» **Kutipan yang Disediakan**
Pagi yang basah saat bus yang saya tumpangi memasuki terminal bus Wonosobo, masih pagi sekali dan terminal terlihat sepi, teman-teman masih ada yang terbengong-bengong karena baru bangun tidur mungkin tingkat kesadarannya masih setengah. Saya menggendong ransel 80 liter saya menuju bus tiga perempat yang sudah menunggu disamping, bus yang bertrayek Wonosobo – Magelang ini akan kami tumpangi hingga sampai di desa Kledung tempat titik awal pendakian ke Gunung Sindoro di mulai.
Kami berjumlah lebih dari dua puluh orang dan berencana akan merayakan tahun baru 2008 di puncak Sindoro. Tak kala bus melaju tampak sosok Sindoro di sebelah kiri, puncaknya tertutup awan yang menggantung, sepertinya awan hujan. Sekarang musim hujan jadi saya dan teman-teman dah ngga berharap banyak akan mendapatkan cuaca bagus terlebih lagi juga musim badai. Bus terus melaju, hingga akhirnya kami turun di Kledung dan langsung menuju Basecamp Sindoro yang di kelola sekarang oleh seorang pemuda bernama Ragil.
“Mas Ragil ya?” ujar saya saat menyalami seorang pemuda yang keluar dari dalam rumah. “betul mas”, jawabnya sembari tersenyum. “Dari jakarta ya? Berapa orang? Mau naik hari ini?” lanjut pertanyaannya beruntun dan akhirnya saya dan dia tenggelam dalam percakapan mengenai rencana pendakian dan keadaan Gunung Sindoro sekarang, sementara teman-teman mulai sibuk repacking, mengeluarkan barang yang tidak penting untuk di titipkan di basecamp ini karena kami turunnya kembali lewat Kledung ini.
Ini adalah kunjungan saya yang kedua ke gunung ini, yang pertama pada tahun 1988, kondisi Kledung jauh berbeda sekali dengan sekarang, dan menurut cerita Ragil, perladangan penduduk juga sudah jauh naik keatas. Dewasa ini dari Basecamp hingga ke pos bayangan pos 1 bisa ditempuh dengan ojek dengan tariff sepuluh ribu rupiah. Kalau ditempuh dengan jalan kaki kurang lebih 2 jam perjalanan dan terdapat empat pos pada jalur pendakian kledung, hanya pada lokasi pos empat tidak begitu jelas letaknya.

» **Data yang Disediakan**
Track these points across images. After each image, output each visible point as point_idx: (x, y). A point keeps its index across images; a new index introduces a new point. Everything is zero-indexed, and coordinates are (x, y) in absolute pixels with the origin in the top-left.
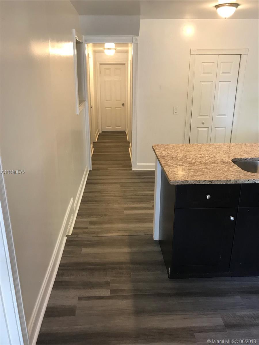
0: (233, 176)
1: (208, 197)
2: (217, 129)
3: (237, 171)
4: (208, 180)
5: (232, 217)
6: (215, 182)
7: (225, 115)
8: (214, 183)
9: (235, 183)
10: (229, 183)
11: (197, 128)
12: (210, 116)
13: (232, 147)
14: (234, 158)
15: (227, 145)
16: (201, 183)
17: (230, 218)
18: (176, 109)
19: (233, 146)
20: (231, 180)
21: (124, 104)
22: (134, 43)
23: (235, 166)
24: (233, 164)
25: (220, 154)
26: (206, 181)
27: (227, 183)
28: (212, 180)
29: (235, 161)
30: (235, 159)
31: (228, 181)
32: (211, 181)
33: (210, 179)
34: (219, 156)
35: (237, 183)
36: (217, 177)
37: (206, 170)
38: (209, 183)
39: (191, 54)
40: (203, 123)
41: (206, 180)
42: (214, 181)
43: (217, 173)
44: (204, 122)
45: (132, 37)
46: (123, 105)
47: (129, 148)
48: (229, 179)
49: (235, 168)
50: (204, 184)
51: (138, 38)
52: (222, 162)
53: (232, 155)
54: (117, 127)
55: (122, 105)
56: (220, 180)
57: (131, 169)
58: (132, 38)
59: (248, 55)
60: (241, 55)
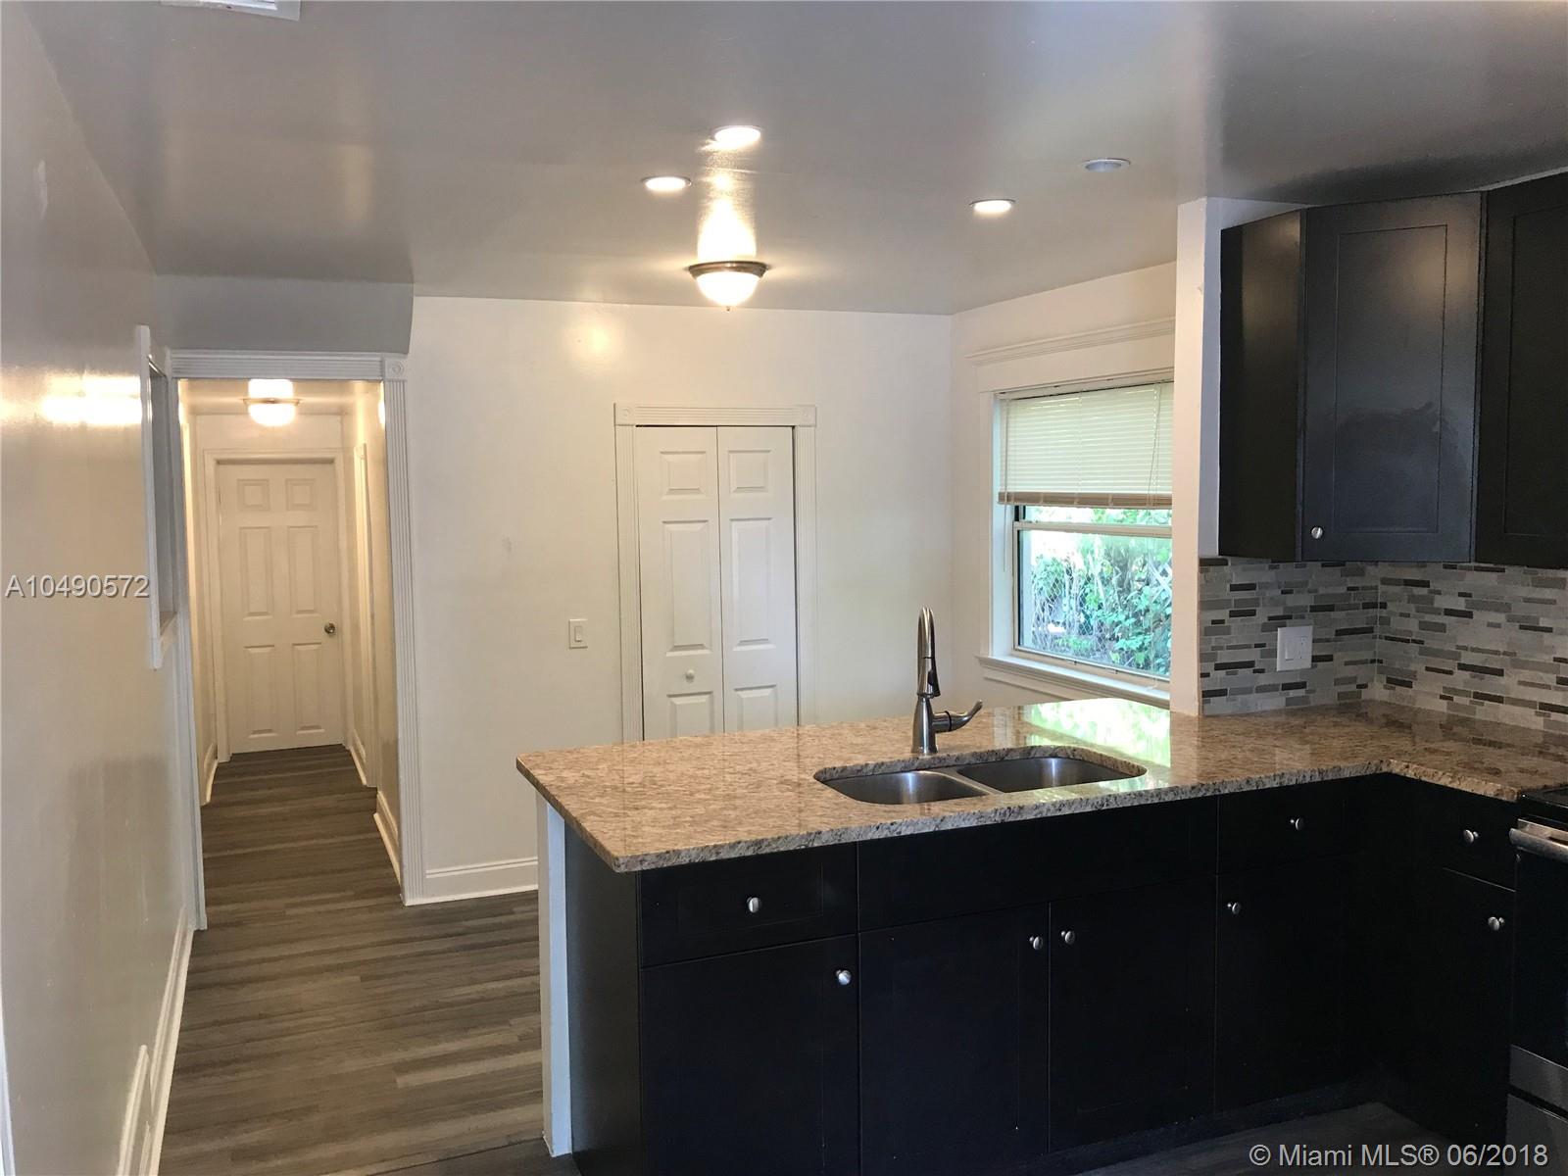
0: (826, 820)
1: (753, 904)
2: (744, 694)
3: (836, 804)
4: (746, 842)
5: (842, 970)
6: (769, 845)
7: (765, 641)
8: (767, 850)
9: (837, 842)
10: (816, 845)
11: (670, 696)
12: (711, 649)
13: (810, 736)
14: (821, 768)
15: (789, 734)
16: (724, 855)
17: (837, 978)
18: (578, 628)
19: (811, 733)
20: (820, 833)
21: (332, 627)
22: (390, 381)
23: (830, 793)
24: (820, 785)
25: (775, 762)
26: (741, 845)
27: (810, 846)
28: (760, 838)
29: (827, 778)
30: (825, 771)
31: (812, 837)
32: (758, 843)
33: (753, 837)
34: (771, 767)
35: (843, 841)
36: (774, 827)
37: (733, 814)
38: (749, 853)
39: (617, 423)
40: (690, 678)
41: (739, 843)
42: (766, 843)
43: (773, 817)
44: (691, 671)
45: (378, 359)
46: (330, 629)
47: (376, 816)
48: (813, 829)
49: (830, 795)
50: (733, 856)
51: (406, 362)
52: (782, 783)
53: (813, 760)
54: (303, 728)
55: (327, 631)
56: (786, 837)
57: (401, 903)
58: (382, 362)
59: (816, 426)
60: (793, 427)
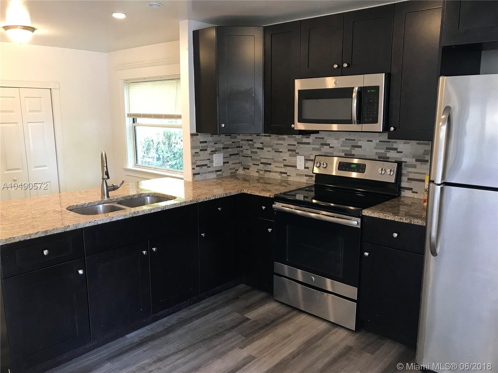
--
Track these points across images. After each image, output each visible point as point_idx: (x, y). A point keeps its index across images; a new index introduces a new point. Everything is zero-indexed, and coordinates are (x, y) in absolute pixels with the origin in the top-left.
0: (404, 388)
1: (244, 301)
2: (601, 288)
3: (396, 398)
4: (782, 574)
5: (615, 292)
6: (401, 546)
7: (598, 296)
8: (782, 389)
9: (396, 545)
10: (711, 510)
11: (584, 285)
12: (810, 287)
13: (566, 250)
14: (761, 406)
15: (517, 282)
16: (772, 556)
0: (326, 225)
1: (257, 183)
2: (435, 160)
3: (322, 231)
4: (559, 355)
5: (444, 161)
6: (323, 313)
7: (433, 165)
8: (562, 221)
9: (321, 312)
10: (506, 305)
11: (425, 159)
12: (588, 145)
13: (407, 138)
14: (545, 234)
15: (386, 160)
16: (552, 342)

» **Tindakan yang Diperlukan**
**1)** Dalam kutipan tentang pendakian Gunung Sindoro, berapa tarif ojek dari Basecamp hingga pos bayangan pos 1?
**2)** Tulis ulang bagian kutipan tentang pendakian Gunung Sindoro yang dibuka dengan kata-kata "Ini adalah kunjungan" dan ditutup dengan "begitu jelas letaknya.", lalu ganti "ojek" dengan "mobil bak terbuka".

» **Jawaban Setiap Tugas**
**1)** Sepuluh ribu rupiah.

**2)**
Ini adalah kunjungan saya yang kedua ke gunung ini, yang pertama pada tahun 1988, kondisi Kledung jauh berbeda sekali dengan sekarang, dan menurut cerita Ragil, perladangan penduduk juga sudah jauh naik keatas. Dewasa ini dari Basecamp hingga ke pos bayangan pos 1 bisa ditempuh dengan mobil bak terbuka dengan tariff sepuluh ribu rupiah. Kalau ditempuh dengan jalan kaki kurang lebih 2 jam perjalanan dan terdapat empat pos pada jalur pendakian kledung, hanya pada lokasi pos empat tidak begitu jelas letaknya.